**TASK BRIEF**
Reproduce the data from its first line through the line containing "Seventeen×WEGOステージで揃ってランウ", replacing "SALE" with "セール" and leaving everything else unchanged.

**Collected data**
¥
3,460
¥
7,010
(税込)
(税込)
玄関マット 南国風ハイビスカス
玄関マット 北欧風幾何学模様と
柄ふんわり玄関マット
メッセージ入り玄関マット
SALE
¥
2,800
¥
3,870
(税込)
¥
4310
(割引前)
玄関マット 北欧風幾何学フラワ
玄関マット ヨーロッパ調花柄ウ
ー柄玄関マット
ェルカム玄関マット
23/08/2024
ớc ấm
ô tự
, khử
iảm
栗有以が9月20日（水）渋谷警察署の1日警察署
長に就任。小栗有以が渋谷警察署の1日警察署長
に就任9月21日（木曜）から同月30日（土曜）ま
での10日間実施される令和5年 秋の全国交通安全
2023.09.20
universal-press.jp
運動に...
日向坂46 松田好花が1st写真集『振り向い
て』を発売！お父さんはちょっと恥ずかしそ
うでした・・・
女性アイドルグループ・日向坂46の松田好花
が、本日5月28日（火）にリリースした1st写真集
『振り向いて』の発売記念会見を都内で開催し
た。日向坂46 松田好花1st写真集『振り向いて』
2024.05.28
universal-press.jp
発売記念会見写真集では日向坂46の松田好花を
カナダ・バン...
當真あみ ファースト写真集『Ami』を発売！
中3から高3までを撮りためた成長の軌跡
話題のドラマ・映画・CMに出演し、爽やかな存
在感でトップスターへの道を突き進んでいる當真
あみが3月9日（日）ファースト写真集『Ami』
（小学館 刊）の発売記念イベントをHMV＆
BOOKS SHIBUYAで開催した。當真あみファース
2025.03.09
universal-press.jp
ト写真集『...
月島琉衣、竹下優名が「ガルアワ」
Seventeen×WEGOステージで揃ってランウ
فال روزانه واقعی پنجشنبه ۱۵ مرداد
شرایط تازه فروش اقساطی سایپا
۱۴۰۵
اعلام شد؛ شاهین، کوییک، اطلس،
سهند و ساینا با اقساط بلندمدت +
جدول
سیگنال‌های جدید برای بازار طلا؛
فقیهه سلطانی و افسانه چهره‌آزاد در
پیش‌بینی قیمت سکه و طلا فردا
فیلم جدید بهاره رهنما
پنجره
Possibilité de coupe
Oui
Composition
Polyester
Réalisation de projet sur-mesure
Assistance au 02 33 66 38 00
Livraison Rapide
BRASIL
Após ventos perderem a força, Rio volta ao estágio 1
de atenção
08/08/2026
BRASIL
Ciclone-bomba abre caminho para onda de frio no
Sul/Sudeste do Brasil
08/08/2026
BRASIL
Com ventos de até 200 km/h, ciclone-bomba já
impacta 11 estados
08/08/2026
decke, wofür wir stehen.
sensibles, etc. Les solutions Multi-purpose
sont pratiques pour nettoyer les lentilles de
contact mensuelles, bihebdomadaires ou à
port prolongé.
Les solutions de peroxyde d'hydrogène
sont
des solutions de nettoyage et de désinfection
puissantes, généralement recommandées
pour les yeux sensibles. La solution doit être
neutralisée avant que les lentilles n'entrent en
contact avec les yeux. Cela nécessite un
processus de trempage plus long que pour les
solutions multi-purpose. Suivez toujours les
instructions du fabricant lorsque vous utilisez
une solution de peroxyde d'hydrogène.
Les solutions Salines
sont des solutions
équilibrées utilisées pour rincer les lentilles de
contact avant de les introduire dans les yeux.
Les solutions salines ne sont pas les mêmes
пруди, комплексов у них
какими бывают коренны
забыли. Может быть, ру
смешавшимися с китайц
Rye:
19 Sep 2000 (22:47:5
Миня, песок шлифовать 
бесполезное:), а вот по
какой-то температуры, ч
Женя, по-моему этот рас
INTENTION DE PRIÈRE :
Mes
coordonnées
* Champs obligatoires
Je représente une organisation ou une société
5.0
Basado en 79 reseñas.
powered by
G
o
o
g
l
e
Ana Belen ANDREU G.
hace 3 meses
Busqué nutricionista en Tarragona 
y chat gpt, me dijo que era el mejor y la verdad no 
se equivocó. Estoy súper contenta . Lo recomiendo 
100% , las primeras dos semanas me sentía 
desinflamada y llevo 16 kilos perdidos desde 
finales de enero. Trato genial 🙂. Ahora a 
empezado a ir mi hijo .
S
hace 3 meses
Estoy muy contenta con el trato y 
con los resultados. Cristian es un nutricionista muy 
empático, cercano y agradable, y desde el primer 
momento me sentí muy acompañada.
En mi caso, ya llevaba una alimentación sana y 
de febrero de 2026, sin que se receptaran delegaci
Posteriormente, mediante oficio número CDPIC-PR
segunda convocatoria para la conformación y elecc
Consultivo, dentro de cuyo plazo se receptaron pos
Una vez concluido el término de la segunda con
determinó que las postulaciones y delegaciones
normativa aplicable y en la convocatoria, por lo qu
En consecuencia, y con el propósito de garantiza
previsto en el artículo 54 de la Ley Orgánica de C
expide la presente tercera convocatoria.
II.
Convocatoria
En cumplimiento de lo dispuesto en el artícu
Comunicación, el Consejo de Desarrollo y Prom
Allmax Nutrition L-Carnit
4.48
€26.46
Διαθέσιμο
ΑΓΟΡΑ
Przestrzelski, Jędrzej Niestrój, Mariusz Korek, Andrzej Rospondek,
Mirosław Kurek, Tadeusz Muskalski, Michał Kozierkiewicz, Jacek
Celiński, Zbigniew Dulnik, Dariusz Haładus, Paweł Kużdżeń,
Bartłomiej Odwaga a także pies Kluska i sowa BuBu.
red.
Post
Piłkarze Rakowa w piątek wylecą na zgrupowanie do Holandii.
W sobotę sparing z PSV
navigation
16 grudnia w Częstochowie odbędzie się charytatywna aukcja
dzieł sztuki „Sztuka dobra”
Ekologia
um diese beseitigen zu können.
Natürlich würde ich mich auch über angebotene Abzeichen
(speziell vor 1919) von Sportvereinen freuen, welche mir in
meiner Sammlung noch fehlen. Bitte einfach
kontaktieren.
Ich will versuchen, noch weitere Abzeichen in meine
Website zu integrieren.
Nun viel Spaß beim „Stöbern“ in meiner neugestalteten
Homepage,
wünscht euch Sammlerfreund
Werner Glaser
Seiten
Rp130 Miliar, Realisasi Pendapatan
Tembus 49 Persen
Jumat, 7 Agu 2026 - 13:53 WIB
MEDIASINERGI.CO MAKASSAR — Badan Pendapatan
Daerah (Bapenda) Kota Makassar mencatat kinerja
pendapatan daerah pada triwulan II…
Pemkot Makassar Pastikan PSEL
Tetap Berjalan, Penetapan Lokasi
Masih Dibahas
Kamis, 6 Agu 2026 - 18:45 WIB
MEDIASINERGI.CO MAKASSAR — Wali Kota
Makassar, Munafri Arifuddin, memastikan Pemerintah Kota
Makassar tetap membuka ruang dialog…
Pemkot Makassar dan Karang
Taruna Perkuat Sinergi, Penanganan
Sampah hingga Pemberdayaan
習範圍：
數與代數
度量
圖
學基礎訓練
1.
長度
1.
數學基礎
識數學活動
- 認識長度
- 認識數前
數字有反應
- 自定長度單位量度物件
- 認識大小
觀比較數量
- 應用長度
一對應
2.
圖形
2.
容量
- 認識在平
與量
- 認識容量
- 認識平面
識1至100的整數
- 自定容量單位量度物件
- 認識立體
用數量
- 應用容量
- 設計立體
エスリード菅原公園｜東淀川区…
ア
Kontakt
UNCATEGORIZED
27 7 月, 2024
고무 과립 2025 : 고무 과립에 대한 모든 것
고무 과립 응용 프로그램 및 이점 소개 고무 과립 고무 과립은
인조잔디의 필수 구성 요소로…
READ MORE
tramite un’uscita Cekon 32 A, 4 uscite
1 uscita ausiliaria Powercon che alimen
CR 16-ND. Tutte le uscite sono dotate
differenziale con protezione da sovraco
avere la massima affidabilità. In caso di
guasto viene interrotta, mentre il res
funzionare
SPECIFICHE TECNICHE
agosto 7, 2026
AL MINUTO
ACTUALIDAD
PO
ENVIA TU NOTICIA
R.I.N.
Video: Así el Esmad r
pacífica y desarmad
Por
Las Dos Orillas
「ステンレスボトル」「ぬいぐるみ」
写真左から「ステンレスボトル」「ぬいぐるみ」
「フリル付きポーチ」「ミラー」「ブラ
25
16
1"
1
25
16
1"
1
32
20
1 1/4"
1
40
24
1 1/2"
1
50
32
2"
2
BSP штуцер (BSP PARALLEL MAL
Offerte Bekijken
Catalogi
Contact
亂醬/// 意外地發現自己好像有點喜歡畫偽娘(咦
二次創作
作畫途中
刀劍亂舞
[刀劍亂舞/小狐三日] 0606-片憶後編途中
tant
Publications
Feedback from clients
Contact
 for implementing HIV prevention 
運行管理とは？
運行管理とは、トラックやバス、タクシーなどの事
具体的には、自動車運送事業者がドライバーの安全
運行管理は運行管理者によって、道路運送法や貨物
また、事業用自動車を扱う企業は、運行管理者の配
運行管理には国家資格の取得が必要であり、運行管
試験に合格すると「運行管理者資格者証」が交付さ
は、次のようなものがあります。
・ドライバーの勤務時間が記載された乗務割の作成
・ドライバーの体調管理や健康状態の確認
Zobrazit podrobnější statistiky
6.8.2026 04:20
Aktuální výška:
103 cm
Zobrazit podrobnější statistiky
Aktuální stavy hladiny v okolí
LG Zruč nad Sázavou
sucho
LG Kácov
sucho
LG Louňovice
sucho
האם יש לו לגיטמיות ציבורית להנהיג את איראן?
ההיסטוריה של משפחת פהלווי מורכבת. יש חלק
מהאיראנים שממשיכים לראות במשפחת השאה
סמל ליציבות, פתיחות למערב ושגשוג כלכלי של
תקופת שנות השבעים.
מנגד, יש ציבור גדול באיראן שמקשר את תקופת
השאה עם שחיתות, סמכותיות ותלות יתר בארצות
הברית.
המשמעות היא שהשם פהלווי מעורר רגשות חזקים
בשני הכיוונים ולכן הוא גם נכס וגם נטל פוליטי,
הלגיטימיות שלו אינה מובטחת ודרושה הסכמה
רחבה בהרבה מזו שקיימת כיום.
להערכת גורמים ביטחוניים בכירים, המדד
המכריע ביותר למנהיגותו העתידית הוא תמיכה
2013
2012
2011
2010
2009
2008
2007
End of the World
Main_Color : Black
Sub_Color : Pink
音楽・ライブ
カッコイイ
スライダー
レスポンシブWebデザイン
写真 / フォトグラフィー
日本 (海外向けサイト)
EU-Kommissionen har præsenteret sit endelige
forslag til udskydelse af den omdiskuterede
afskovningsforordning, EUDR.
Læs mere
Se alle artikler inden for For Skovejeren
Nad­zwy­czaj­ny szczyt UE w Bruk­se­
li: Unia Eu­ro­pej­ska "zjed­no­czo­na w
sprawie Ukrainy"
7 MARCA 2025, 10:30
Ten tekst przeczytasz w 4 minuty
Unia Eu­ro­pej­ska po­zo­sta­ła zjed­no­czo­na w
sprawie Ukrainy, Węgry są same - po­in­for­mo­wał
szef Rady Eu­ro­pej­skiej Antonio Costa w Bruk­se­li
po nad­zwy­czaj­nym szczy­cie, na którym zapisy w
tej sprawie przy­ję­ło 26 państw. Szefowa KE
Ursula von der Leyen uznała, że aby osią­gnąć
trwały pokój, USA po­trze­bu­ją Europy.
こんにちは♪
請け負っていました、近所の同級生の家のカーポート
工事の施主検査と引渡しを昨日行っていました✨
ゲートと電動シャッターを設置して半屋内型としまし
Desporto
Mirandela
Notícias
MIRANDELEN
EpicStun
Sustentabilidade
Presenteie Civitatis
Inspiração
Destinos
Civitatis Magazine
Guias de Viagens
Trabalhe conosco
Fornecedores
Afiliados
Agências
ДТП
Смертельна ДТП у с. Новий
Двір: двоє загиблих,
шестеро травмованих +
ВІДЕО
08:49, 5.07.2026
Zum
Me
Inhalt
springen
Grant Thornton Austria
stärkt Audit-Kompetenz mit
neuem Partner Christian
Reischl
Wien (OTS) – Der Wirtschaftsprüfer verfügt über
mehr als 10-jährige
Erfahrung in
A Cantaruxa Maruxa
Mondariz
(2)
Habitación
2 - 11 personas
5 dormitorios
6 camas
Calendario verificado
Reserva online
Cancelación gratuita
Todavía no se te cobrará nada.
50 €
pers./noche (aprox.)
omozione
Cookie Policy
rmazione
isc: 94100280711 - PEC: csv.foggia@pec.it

**WRITTEN ANSWER**
¥
3,460
¥
7,010
(税込)
(税込)
玄関マット 南国風ハイビスカス
玄関マット 北欧風幾何学模様と
柄ふんわり玄関マット
メッセージ入り玄関マット
セール
¥
2,800
¥
3,870
(税込)
¥
4310
(割引前)
玄関マット 北欧風幾何学フラワ
玄関マット ヨーロッパ調花柄ウ
ー柄玄関マット
ェルカム玄関マット
23/08/2024
ớc ấm
ô tự
, khử
iảm
栗有以が9月20日（水）渋谷警察署の1日警察署
長に就任。小栗有以が渋谷警察署の1日警察署長
に就任9月21日（木曜）から同月30日（土曜）ま
での10日間実施される令和5年 秋の全国交通安全
2023.09.20
universal-press.jp
運動に...
日向坂46 松田好花が1st写真集『振り向い
て』を発売！お父さんはちょっと恥ずかしそ
うでした・・・
女性アイドルグループ・日向坂46の松田好花
が、本日5月28日（火）にリリースした1st写真集
『振り向いて』の発売記念会見を都内で開催し
た。日向坂46 松田好花1st写真集『振り向いて』
2024.05.28
universal-press.jp
発売記念会見写真集では日向坂46の松田好花を
カナダ・バン...
當真あみ ファースト写真集『Ami』を発売！
中3から高3までを撮りためた成長の軌跡
話題のドラマ・映画・CMに出演し、爽やかな存
在感でトップスターへの道を突き進んでいる當真
あみが3月9日（日）ファースト写真集『Ami』
（小学館 刊）の発売記念イベントをHMV＆
BOOKS SHIBUYAで開催した。當真あみファース
2025.03.09
universal-press.jp
ト写真集『...
月島琉衣、竹下優名が「ガルアワ」
Seventeen×WEGOステージで揃ってランウ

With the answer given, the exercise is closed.